Top of THE DATA

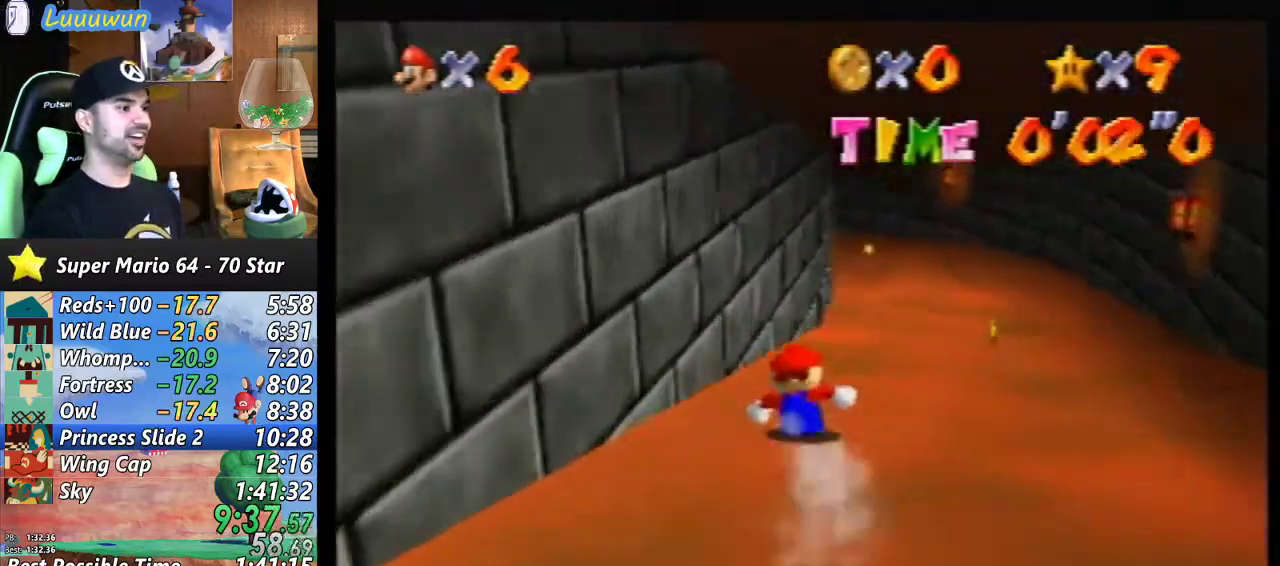
{"buttons": [], "left_stick": "up", "events": []}
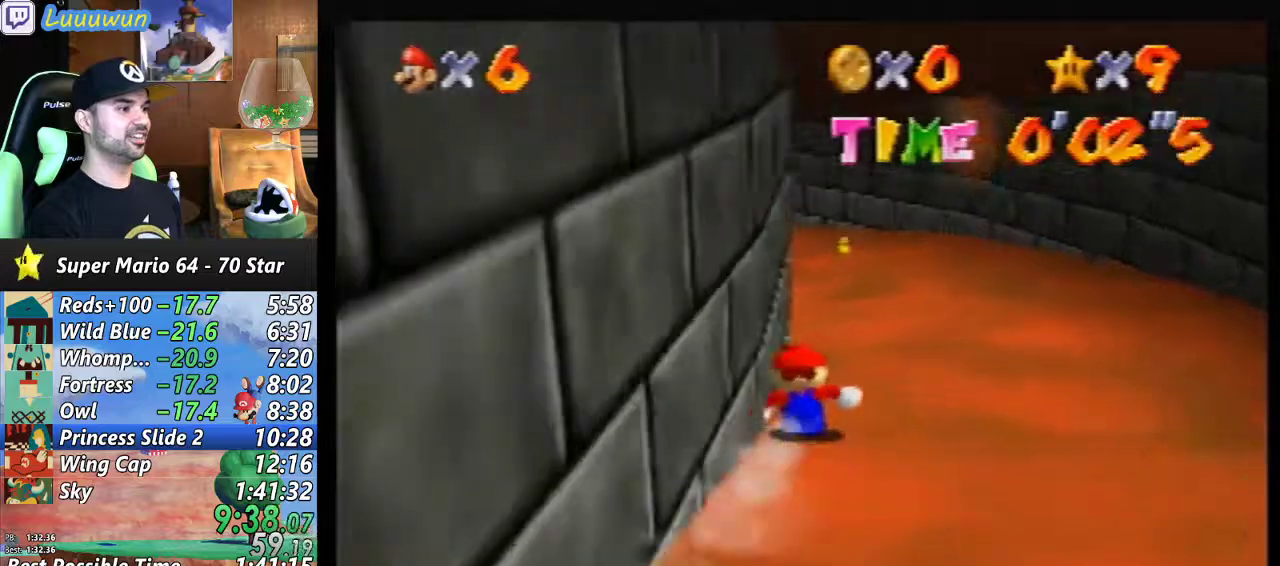
{"buttons": [], "left_stick": "up", "events": []}
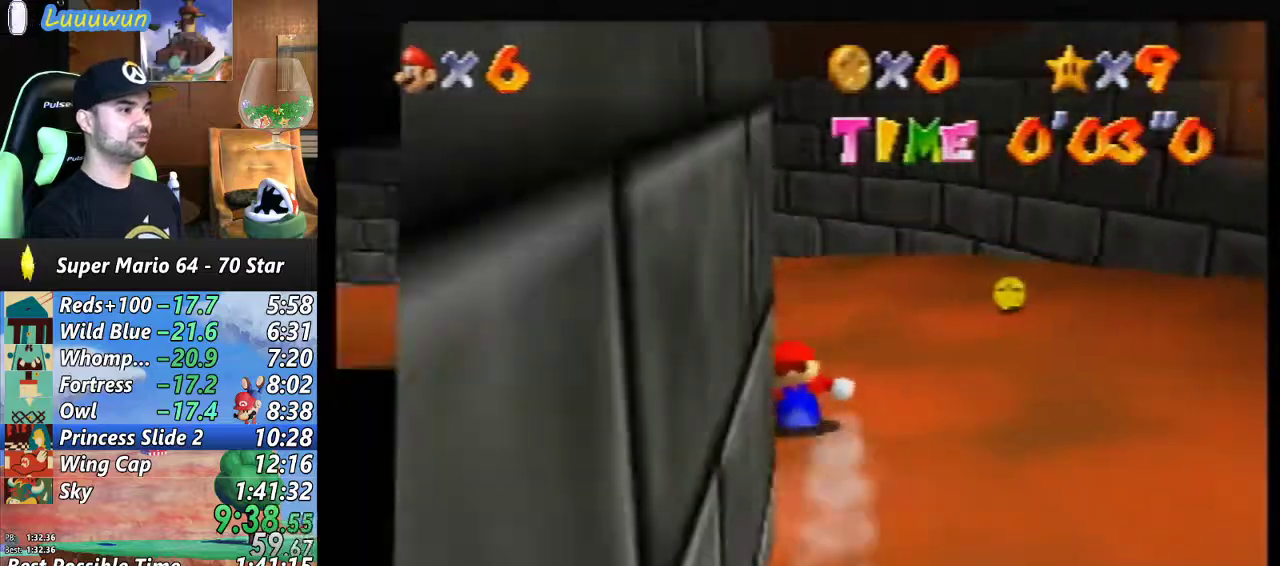
{"buttons": [], "left_stick": "up-right", "events": [[100, "left_stick", "up-right"]]}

Bottom of THE DATA

→ ASSIGNMENT: A word-for-word copy of all the data is required, minus the pictures.

→ WRITTEN SOLUTION:
{"buttons": [], "left_stick": "up", "events": []}
{"buttons": [], "left_stick": "up", "events": []}
{"buttons": [], "left_stick": "up-right", "events": [[100, "left_stick", "up-right"]]}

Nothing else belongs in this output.